Mensch, bist du langweilig!"
Ich war
geschockt. Wie konnte er mir das antun? Kazuya sah mein Gesicht und sagte
plötzlich in einem sanften Ton: „Es tut mir leid, mein Schatz. Bitte gib mir
noch eine Chance"
„Tausende",
flüsterte ich.
Einige Tage
später, ich kam gerade vom Tennistraining, sah ich ein schmusendes Pärchen.
So geht es mir
auch dachte ich.
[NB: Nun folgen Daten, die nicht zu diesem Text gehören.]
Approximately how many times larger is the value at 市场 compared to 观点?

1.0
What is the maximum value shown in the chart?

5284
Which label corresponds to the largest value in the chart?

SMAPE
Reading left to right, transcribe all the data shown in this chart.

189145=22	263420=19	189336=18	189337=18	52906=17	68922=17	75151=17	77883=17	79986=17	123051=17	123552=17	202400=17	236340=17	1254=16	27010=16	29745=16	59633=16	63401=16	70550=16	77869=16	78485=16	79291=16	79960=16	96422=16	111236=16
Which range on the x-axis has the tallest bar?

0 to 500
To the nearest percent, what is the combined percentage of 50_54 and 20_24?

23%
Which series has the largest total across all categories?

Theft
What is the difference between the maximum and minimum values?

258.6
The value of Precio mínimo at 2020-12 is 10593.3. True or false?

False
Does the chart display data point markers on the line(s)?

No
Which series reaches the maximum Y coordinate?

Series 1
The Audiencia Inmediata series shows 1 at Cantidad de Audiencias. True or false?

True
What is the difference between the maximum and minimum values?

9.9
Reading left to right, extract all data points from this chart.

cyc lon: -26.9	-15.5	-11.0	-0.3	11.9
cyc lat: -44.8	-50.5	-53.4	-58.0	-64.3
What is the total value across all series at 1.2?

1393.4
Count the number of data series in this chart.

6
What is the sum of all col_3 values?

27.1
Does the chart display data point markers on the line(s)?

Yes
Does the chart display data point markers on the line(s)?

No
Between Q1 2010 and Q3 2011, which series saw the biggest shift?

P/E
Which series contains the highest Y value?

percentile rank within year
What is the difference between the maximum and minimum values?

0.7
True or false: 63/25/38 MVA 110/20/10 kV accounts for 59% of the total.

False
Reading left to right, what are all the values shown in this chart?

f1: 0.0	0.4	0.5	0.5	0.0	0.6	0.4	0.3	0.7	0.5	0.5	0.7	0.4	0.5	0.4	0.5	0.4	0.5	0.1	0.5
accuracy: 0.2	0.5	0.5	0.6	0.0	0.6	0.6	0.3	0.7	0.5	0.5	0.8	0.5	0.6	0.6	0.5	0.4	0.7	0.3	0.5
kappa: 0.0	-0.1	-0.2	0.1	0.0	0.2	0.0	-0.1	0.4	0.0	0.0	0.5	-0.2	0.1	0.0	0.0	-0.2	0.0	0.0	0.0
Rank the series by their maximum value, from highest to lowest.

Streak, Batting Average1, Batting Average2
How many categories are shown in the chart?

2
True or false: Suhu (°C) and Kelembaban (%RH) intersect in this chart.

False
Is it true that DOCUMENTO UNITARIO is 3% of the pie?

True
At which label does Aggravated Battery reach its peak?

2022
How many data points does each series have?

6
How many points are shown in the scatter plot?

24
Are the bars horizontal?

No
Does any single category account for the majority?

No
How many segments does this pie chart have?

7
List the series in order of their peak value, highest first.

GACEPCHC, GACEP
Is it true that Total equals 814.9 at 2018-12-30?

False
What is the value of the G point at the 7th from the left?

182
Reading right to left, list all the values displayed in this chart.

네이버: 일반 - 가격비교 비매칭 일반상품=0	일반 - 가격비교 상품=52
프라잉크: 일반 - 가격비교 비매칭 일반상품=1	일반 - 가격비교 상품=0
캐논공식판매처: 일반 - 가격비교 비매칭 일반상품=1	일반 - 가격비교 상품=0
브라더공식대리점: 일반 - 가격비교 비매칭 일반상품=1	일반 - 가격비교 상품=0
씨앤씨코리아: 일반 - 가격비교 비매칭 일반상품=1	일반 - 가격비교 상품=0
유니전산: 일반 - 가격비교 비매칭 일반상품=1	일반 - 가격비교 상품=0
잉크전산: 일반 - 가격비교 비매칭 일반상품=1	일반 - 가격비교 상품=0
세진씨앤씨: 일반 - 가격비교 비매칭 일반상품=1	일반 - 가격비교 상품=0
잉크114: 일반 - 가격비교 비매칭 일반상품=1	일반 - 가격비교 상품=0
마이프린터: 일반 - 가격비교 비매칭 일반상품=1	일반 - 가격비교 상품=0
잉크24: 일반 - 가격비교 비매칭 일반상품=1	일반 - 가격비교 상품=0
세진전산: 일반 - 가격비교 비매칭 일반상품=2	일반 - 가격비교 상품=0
Doch dann lösten sich die Köpfe voneinander und ich sah –
Kazuya!
Ich drehte mich
um und rannte weinend davon.
Ich rannte zu
Mimi.
„Was ist denn
los, Sora?"
Ich erzählte ihr,
was ich gesehen hatte.
Am nächsten Tag
machte er Schluss.
Ab diesem Tag lag
ich nur in meinem Zimmer und hörte laut Musik. Ich ging nur noch für die Schule
aus dem Haus. Als die erste 6 in mein Leben flatterte und das ausgerechnet in
Japanisch, meinem besten Fach, machte mich das nur noch trauriger.
Nach einigen
Wochen ging es mir wieder besser. Ich spielte wieder Tennis und die 6 bügelte
ich auch aus.
In dieser Zeit
wollte ich aber von Jungs nichts wissen. Mimi versuchte mich zu trösten: „
Komm, es gibt noch so viele Jungs..."
Da erzählte ich
ihr von Matts Tagebucheintrag.
„Ist das wahr,
Sora? Oh je."
Zur Ablenkung lud
sie mich ins Kino ein.
Nach dem Film
schlenderten wir lachend die Strasse entlang und trafen Matt – mit einem
Mädchen.
Ich spürte einen Stich
im Herzen. Nein, bitte nicht, das darf nicht wahr sein. Jetzt, wo ich Matt mit
einem Mädchen sah, merkte ich, wie sehr ich ihn mochte, doch es war zu spät. Er
hatte ein anderes Mädchen.
Da ging Mimi zu
den beiden und fragte sie irgendetwas.
Ich konnte es
immer noch nicht glauben; als ich aufsah, sah ich Matt auf mich zukommen: „Hi
Sora. Wie geht's?"
Doch das Mädchen
kam zu uns gelaufen und sagte: „Komm, Matt. Wir haben immer noch kein Geschenk
für mich gefunden."
„Jaja, ich komme.
Das ist übrigens Yuri, meine Stiefschwester", sagte Matt mit einem
Augenzwinkern.
Mir fiel ein
Stein vom Herzen. Ich warf Mimi einen Blick zu.
„Können Sora und
ich nicht mit euch kommen?", fragte Mimi ganz plötzlich.
„Klar könnt ihr"
sagte Yuri.
Matt und ich
liefen etwas hinter Yuri und Mimi, die angeregt über Mode diskutierten.
Plötzlich legte
Matt den Arm um mich. Wir blieben stehen. Ich drehte mich zu Matt und schaute
ihm in die tiefblauen Augen.
„Du,
Sora...ich..also..ich liebe dich!"
Statt einer
Antwort packte ich Matt beim Kragen, zog ihn zu mir herunter und gab ihm einen
sanften Kuss, in dem wir ewig versanken.